_To do_.
A: Can you summarize the profile of Vincent Lo in two sentences?
B: Could you carry on the profile of Vincent Lo from the point where it stops?

_Text section_.
----------------------------------------
Shui On''s Vincent Lo shows how old money can also foster entrepreneurialism in Shanghai real estate.

It is typical of Vincent Lo's charm and generosity that when this correspondent was unavoidably held up ahead of the meeting, he showed not the slightest irritation, despite his packed schedule. Dressed simply in perfectly cut clothes, Lo is imperturbable about the incident. He admits his serenity comes partly from doing martial arts and yoga, which also no doubt contribute to his vigorous look.

We meet in the luxury club house reserved for Shui On directors in the heart of Xintiandi - New Heaven and Earth, the hub of what is an extraordinary project. It is tempting to anybody who has experienced this bustling downtown area just south of Shanghai's liveliest street, Huai Hai Lu, to cast sneering looks at Pudong - the colossal development across the river, which has been hyped as the new business and financial heart of Shanghai. But who would want to live amongst those cold, wide boulevards and anonymous skyscrapers after the hustle and bustle of this part of Puxi, of which Xintiandi is the jewel in the crown?

Xintiandi has already established itself as the leading entertainment district in Shanghai, if not China. Lo has officials from far flung cities coming up to him and asking for perfect reproductions in their own cities - an indication of the lack of sensitive city planning that Lo, in contrast, has in spades. But Xintiandi is only the tip of an extraordinary project. Indeed, the scale of Lo's ambitions rank him as a visionary, rather than just an entrepreneur.

Entrepreneurs in China, it's often been said, are more interested in money than in creating world beating companies. Yet Lo's experience seems to suggest that becoming interested in building a company, as opposed to making a fast buck, is something that comes with maturity. Bill Gates, for example, is at least as passionate about Microsoft's success as a company as he is about personal wealth. Like Gates, Lo comes from a comfortable background.

In fact, Lo's background played a key role in his entry into business. The sixth of nine children, he wasn't going to inherit the business, yet his parents forbade him to work for anybody else. "Becoming an entrepreneur was the only way to go," he says, helped by a small loan from his father.
----------------------------------------
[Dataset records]
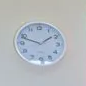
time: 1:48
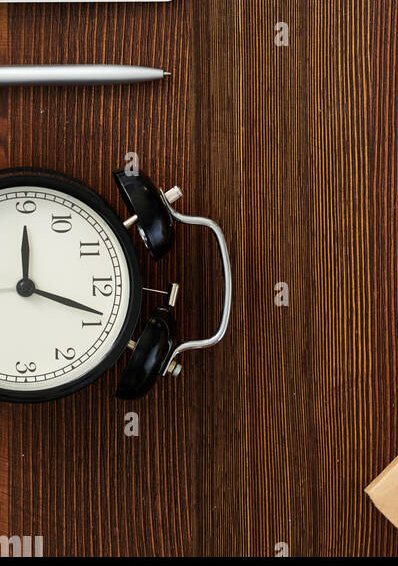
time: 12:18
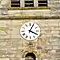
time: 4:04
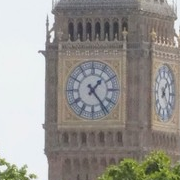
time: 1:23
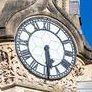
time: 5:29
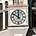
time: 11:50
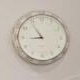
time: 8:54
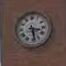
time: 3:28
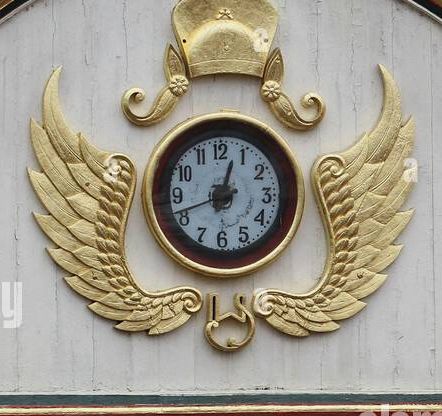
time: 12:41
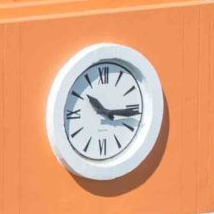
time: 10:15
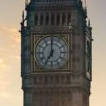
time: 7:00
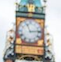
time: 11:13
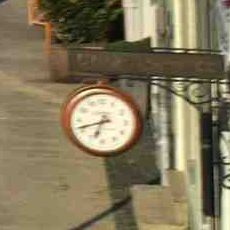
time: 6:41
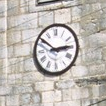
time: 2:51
----------------------------------------
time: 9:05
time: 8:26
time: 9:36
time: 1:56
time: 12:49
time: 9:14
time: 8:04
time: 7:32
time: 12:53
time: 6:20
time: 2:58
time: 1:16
----------------------------------------
_Answers by task_.
A: Vincent Lo of Shui On, whose calm comes partly from martial arts and yoga, is behind Xintiandi, which has established itself as Shanghai's leading entertainment district and is only the tip of a much larger project. Like Bill Gates, Lo comes from a comfortable background, and as the sixth of nine children whose parents forbade him to work for anybody else, he became an entrepreneur with the help of a small loan from his father.

B:
His big break was to come in dramatic circumstances. Around seven years ago, at the height of the Asian financial crisis, Lo proposed to officials of the Lu Wan district that they entrust him with developing 129 acres of prime cityscape. In 2004 prices, the company estimates this will require an investment of some $3.5 billion.

Like many great ideas, it was a move that couldn't fail. But it was also a difficult project.

The first area to be cleared (present day Xintiandi) was covered in dense workers' accommodation consisting of picturesque and historically valuable shikumen or stone entrance houses. The houses were built by the French and sold to wealthy local Chinese but by the 1990s many of them were on their last legs and all were devoid of plumbing, running water and other basic infrastructure facilities. Still, they accommodated a lot of people -- around 35,000 households lived in the development area.

Relocating people is a hazard many developers face, but in China it is complicated by allegations that city officials who are responsible for compensation keep aside a good portion for themselves. Although the situation has greatly improved in Shanghai, issues of compensation and sometimes the reluctance to move despite compensation, made the early days of Lo's project extremely difficult ones.

Still, the project has now gained sufficient momentum. Lo has decided to concentrate his China assets into one listing vehicle, Shui On Land (SOL). Financial backers Citibank, Standard Chartered and other large investors have committed $350 million to SOL, which will receive China-related assets in Hangzhou and Chongqing as well as Shanghai, from Lo's privately held company Shui On Properties and Hong Kong-listed Shui On Construction and Materials (SOCAM).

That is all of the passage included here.